Kita semua dapat perhatikan dengan seksama sejak awal Sandi ditetapkan sebagai wakil dari capres Prabowo, dirinya telah melontarkan statemen bahwa sepiring makan siang di Jakarta lebih mahal daripada di Singapura. Ini jelas pernyataan yang tidak masuk akal, sangat tidak berdasar. Bila digunakan untuk mencari perhatian masyarakat Indonesia tentu ini merupakan cara yang tepat, cara yang tepat untuk mencari perhatian layaknya anak kecil dungu yang berbuat bodoh sehingga menjadi bahan guyonan. Namun bagi se-kelas capres-cawapres tentu ini tidak bisa disamakan dan sangat disayangkan Indonesia memiliki calon pemimpin yang seperti demikian.

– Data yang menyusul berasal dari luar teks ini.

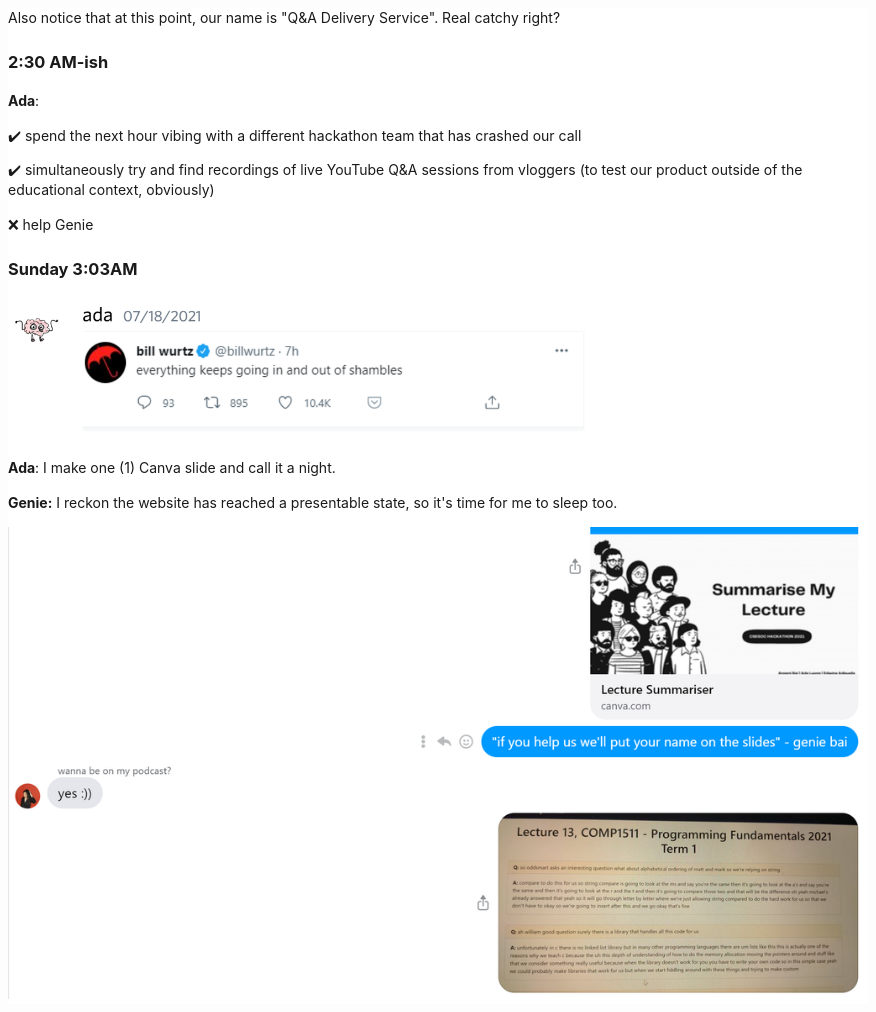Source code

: Also notice that at this point, our name is "Q&A Delivery Service". Real catchy right?

### 2:30 AM-ish

**Ada**: 

✔️ spend the next hour vibing with a different hackathon team that has crashed our call

✔️ simultaneously try and find recordings of live YouTube Q&A sessions from vloggers (to test our product outside of the educational context, obviously)

❌ help Genie

### Sunday 3:03AM

<img src="/assets/img/summarise-my-lecture/sml-28.png" alt="Ada sends a bill wurtz tweet: everything keeps going in and out of shambles" style="max-width: 600px" />

**Ada**: I make one (1) Canva slide and call it a night.

**Genie:** I reckon the website has reached a presentable state, so it's time for me to sleep too.

<img src="/assets/img/summarise-my-lecture/sml-29.png" alt="Genie sends one last message to the group chat" />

Banyak dari masyarakat bertanya-tanya sebenarnya apa yang salah dari Boyolali. Kenapa Prabowo menggunakan Boyolali sebagai bahan percontohan masyarakat yang tertinggal dan kenapa Prabowo bertindak seperti demikian. Kenapa strategi Prabowo untuk memenangkan kursi RI 1 harus mencari perhatian receh dari masyarakat? Bagi saya ini seperti kemunduran bagi bangsa Indonesia. Indonesia memiliki tokoh-tokoh yang jauh lebih unggul baik itu dari segi karakter, kepemimpinan, pengalaman, integritas, dan ilmu pengetahuan. Namun yang maju untuk menjadi calon pemimpin malah seseorang yang hanya mampu mencari perhatian murahan dan malah mengganggu kenyamanan masyarakat. Sepemahanan saya justru seorang pemimpin memikirkan solusi-solusi yang tepat untuk diterapkan dan mampu menyelesaikan segala permasalahan dari kepemimpinan sebelumnya. Bukan malah menghina masyarakat dan memunculkan prestasi berupa tagar #SaveMukaBoyolali.

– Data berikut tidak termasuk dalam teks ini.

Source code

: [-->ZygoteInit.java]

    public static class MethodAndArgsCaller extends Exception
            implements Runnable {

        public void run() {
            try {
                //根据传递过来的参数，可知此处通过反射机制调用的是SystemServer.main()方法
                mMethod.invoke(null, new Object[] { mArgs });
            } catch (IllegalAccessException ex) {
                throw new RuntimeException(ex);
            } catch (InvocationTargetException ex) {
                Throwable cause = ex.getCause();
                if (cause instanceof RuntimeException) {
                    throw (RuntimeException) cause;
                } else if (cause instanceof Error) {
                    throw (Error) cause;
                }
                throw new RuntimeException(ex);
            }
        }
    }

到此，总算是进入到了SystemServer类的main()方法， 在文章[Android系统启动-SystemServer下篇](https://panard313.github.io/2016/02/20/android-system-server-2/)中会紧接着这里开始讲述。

Sekarang kita bahas dari kubu Jokowi. Banyak orang mengatakan “Jokowi itu gak bagus-bagus banget, tapi kalo pilihan keduanya bang Wowo ya gue meningan Jokowi”. Kita masyarakat harusnya buka mata selebar-lebarnya. Jangan hanya bisa komplain, komentar, protes, dan menyalahkan. Sebagai perbandingan kita harus bisa berfikir luas, melihat ke kanan, ke kiri, dan juga ke belakang. Seperti apa kepemimpinan sebelum-sebelumnya? Berapa banyak perubahan yang telah mereka lakukan terhadap bangsa ini? Dan berapa besar perubahan yang telah didobrak oleh Jokowi? Kalau masyarakat membandingkan dengan negara maju seperti Rusia, Jerman, Inggris, dan Amerika ya tentu kita tidak akan pernah bisa menghargai setiap perubahan baik yang kita perjuangkan. Kemajuan itu butuh proses, dan proses itu butuh dukungan serta kerjasama semua elemen masyarakat. Bukan perjuangan untuk menegakkan khilafah yang malah mengancam persatuan bangsa.